WEB DESK: India’s leading airline has halted all departures from New Delhi and canceled hundreds of flights nationwide after acknowledging a failure to manage updated pilot duty rules, leaving thousands stranded and its operations in disarray.
The disruptions, now entering their fourth day, have severely impacted IndiGo’s network and stranded numerous passengers, marking one of the most significant operational challenges in the carrier’s history.
IndiGo attributed the turmoil to “misjudgment and planning gaps” in implementing new pilot fatigue guidelines, which came into effect on November 1. These changes mandate extending pilots’ weekly rest periods from 36 to 48 hours and reducing allowable night landings from six to two per week.

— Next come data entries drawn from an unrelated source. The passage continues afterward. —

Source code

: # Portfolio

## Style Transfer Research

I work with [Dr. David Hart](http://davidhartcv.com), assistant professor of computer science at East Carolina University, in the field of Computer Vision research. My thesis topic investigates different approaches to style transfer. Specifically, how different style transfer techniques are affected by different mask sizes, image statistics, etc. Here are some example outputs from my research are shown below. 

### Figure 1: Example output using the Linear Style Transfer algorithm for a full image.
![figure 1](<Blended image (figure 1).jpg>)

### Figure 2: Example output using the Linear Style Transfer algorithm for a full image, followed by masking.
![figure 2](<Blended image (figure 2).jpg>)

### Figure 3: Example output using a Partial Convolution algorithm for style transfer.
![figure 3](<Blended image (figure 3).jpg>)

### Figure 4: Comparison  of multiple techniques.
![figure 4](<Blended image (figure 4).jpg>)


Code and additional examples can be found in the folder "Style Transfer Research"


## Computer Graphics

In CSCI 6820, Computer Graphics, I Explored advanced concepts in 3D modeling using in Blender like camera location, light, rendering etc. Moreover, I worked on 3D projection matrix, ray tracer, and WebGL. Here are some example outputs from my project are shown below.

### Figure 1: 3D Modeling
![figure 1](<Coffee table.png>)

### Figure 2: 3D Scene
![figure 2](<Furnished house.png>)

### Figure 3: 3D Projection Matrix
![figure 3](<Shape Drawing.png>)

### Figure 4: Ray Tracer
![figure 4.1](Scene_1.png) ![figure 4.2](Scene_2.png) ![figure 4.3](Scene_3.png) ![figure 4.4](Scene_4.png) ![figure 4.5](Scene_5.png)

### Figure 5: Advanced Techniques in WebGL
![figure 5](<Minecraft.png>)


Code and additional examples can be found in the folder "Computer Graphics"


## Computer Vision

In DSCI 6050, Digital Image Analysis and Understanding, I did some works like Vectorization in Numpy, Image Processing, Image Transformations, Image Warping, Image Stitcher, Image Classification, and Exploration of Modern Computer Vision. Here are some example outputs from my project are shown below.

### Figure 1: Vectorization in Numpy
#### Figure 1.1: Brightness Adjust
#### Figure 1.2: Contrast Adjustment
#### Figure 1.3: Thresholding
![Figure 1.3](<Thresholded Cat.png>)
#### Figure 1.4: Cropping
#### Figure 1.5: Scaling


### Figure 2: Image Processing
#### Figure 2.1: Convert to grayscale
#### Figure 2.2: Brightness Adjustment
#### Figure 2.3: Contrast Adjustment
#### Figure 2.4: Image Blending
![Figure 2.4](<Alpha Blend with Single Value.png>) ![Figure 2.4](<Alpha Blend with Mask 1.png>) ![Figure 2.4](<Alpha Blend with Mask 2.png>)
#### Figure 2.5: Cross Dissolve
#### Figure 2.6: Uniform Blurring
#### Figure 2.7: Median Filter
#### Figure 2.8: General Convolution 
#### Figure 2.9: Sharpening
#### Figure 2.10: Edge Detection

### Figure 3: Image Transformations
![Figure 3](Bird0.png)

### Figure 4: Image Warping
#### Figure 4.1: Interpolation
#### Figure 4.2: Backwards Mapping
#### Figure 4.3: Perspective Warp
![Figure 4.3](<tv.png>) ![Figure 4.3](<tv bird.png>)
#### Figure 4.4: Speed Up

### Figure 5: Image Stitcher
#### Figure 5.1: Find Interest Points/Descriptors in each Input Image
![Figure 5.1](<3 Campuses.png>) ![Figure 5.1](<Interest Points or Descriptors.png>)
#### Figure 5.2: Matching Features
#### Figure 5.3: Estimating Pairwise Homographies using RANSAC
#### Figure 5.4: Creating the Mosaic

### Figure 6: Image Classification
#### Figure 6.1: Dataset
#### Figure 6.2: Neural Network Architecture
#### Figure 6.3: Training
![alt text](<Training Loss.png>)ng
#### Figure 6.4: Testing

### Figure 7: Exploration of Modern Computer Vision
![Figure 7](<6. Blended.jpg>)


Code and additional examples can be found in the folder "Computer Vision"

On Thursday, the airline informed regulators that it aims to restore full operations by February 10 and has sought temporary exemptions from certain restrictions involving night duties.
Investor confidence in IndiGo has faltered amidst the crisis. The carrier’s shares dropped nearly 3 percent on Friday, adding to a total decline of over 10 percent for the week.

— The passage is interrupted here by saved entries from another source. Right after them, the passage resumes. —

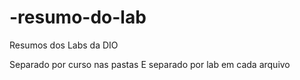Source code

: # -resumo-do-lab
Resumos dos Labs da DIO

Separado por curso nas pastas
E separado por lab em cada arquivo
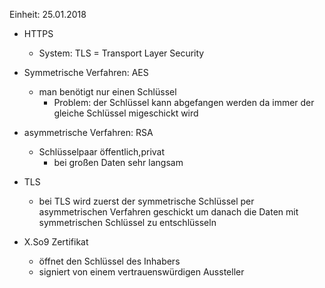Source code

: Einheit: 25.01.2018

- HTTPS 
    - System: TLS = Transport Layer Security 
- Symmetrische Verfahren: AES 
    - man benötigt nur einen Schlüssel 
        - Problem: der Schlüssel kann abgefangen werden da immer der gleiche Schlüssel migeschickt wird

- asymmetrische Verfahren: RSA
    - Schlüsselpaar öffentlich,privat
        - bei großen Daten sehr langsam 

- TLS 
    - bei TLS wird zuerst der symmetrische Schlüssel per asymmetrischen Verfahren geschickt um danach die Daten mit symmetrischen Schlüssel zu entschlüsseln 

- X.So9 Zertifikat 
    - öffnet den Schlüssel des Inhabers 
    - signiert von einem vertrauenswürdigen Aussteller 
    

    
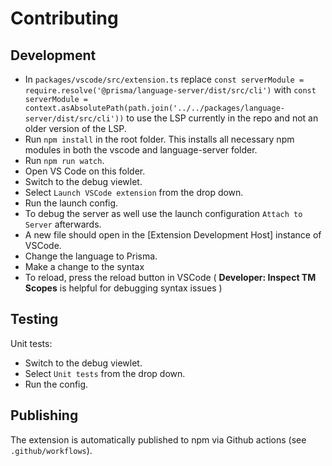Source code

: # Contributing

## Development

- In `packages/vscode/src/extension.ts` replace `const serverModule = require.resolve('@prisma/language-server/dist/src/cli')` with `const serverModule = context.asAbsolutePath(path.join('../../packages/language-server/dist/src/cli'))` to use the LSP currently in the repo and not an older version of the LSP.
- Run `npm install` in the root folder. This installs all necessary npm modules in both the vscode and language-server folder.
- Run `npm run watch`.
- Open VS Code on this folder.
- Switch to the debug viewlet.
- Select `Launch VSCode extension` from the drop down.
- Run the launch config.
- To debug the server as well use the launch configuration `Attach to Server` afterwards.
- A new file should open in the [Extension Development Host] instance of VSCode.
- Change the language to Prisma.
- Make a change to the syntax
- To reload, press the reload button in VSCode ( **Developer: Inspect TM Scopes** is helpful for debugging syntax issues )

## Testing

Unit tests:

- Switch to the debug viewlet.
- Select `Unit tests` from the drop down.
- Run the config.

## Publishing

The extension is automatically published to npm via Github actions (see `.github/workflows`).
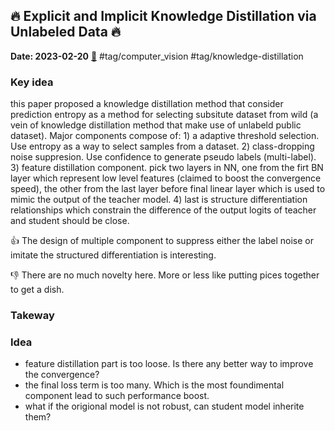 ## :fire: Explicit and Implicit Knowledge Distillation via Unlabeled Data :fire:
**Date: 2023-02-20** [:link:](https://arxiv.org/abs/2302.08771) #tag/computer_vision #tag/knowledge-distillation
### Key idea
this paper proposed a knowledge distillation method that consider prediction entropy as a method for selecting subsitute dataset from wild (a vein of knowledge distillation method that make use of unlabeld public dataset). Major components compose of: 1) a adaptive threshold selection. Use entropy as a way to select samples from a dataset. 2) class-dropping noise suppresion. Use confidence to generate pseudo labels (multi-label). 3) feature distillation component. pick two layers in NN, one from the firt BN layer which represent low level features (claimed to boost the convergence speed), the other from the last layer before final linear layer which is used to mimic the output of the teacher model. 4) last is structure differentiation relationships which constrain the difference of the output logits of teacher and student should be close.

:thumbsup: The design of multiple component to suppress either the label noise or imitate the structured differentiation is interesting.

:thumbsdown: There are no much novelty here. More or less like putting pices together to get a dish. 

### Takeway

### Idea

- feature distillation part is too loose. Is there any better way to improve the convergence?
- the final loss term is too many. Which is the most foundimental component lead to such performance boost.
- what if the origional model is not robust, can student model inherite them?
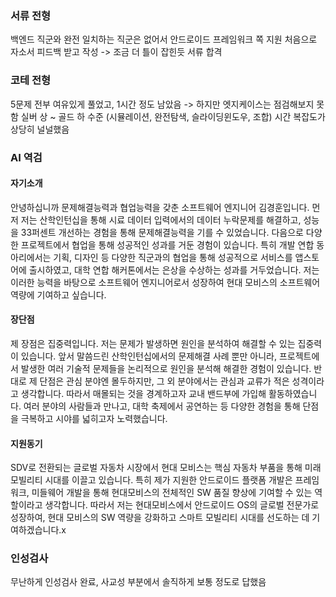 ### 서류 전형
백엔드 직군와 완전 일치하는 직군은 없어서 안드로이드 프레임워크 쪽 지원
처음으로 자소서 피드백 받고 작성 -> 조금 더 틀이 잡힌듯
서류 합격
### 코테 전형
5문제 전부 여유있게 풀었고, 1시간 정도 남았음 -> 하지만 엣지케이스는 점검해보지 못함
실버 상 ~ 골드 하 수준 (시뮬레이션, 완전탐색, 슬라이딩윈도우, 조합)
시간 복잡도가 상당히 널널했음
### AI 역검
#### 자기소개
안녕하십니까 문제해결능력과 협업능력을 갖춘 소프트웨어 엔지니어 김경훈입니다.
먼저 저는 산학인턴십을 통해 시료 데이터 입력에서의 데이터 누락문제를 해결하고, 성능을 33퍼센트 개선하는 경험을 통해 문제해결능력을 기를 수 있었습니다.
다음으로 다양한 프로젝트에서 협업을 통해 성공적인 성과를 거둔 경험이 있습니다. 특히 개발 연합 동아리에서는 기획, 디자인 등 다양한 직군과의 협업을 통해 성공적으로 서비스를 앱스토어에 출시하였고, 대학 연합 해커톤에서는 은상을 수상하는 성과를 거두었습니다.
저는 이러한 능력을 바탕으로 소프트웨어 엔지니어로서 성장하여 현대 모비스의 소프트웨어 역량에 기여하고 싶습니다.
#### 장단점
제 장점은 집중력입니다.
저는 문제가 발생하면 원인을 분석하여 해결할 수 있는 집중력이 있습니다. 
앞서 말씀드린 산학인턴십에서의 문제해결 사례 뿐만 아니라, 프로젝트에서 발생한 여러 기술적 문제들을 논리적으로 원인을 분석해 해결한 경험이 있습니다.
반대로 제 단점은 관심 분야엔 몰두하지만, 그 외 분야에서는 관심과 교류가 적은 성격이라고 생각합니다. 따라서 매몰되는 것을 경계하고자 교내 밴드부에 가입해 활동하였습니다. 
여러 분야의 사람들과 만나고, 대학 축제에서 공연하는 등 다양한 경험을 통해 단점을 극복하고 시야를 넓히고자 노력했습니다.
#### 지원동기
SDV로 전환되는 글로벌 자동차 시장에서 현대 모비스는 핵심 자동차 부품을 통해 미래 모빌리티 시대를 이끌고 있습니다. 특히 제가 지원한 안드로이드 플랫폼 개발은 프레임워크, 미들웨어 개발을 통해 현대모비스의 전체적인 SW 품질 향상에 기여할 수 있는 역할이라고 생각합니다.
따라서 저는 현대모비스에서 안드로이드 OS의 글로벌 전문가로 성장하여, 현대 모비스의 SW 역량을 강화하고 스마트 모빌리티 시대를 선도하는 데 기여하겠습니다.x
### 인성검사
무난하게 인성검사 완료, 사교성 부분에서 솔직하게 보통 정도로 답했음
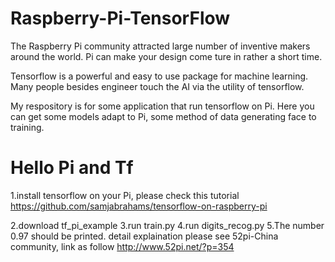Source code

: # Raspberry-Pi-TensorFlow
The Raspberry Pi community attracted large number of inventive makers around
the world. Pi can make your design come ture in rather a short time.

Tensorflow is a powerful and easy to use package for machine learning. Many 
people besides engineer touch the AI via the utility of tensorflow. 

My respository is for some application that run tensorflow on Pi. Here you
can get some models adapt to Pi, some method of data generating face to training.

# Hello Pi and Tf
1.install tensorflow on your Pi, please check this tutorial
https://github.com/samjabrahams/tensorflow-on-raspberry-pi

2.download tf_pi_example
3.run train.py
4.run digits_recog.py
5.The number 0.97 should be printed.
detail explaination please see 52pi-China community, link as follow
http://www.52pi.net/?p=354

Official data shows the airline’s on-time performance plummeted to 8.5 percent on Thursday from 19.7 percent the previous day. IndiGo canceled over 250 flights on Thursday and around 150 flights on Wednesday.
India, home to the world’s third-largest domestic aviation market after the US and China, sees low-cost carriers controlling more than 78 percent of capacity. As IndiGo dominates domestic seat share and steadily expands its international reach, this week’s crisis has brought its operations to an abrupt halt.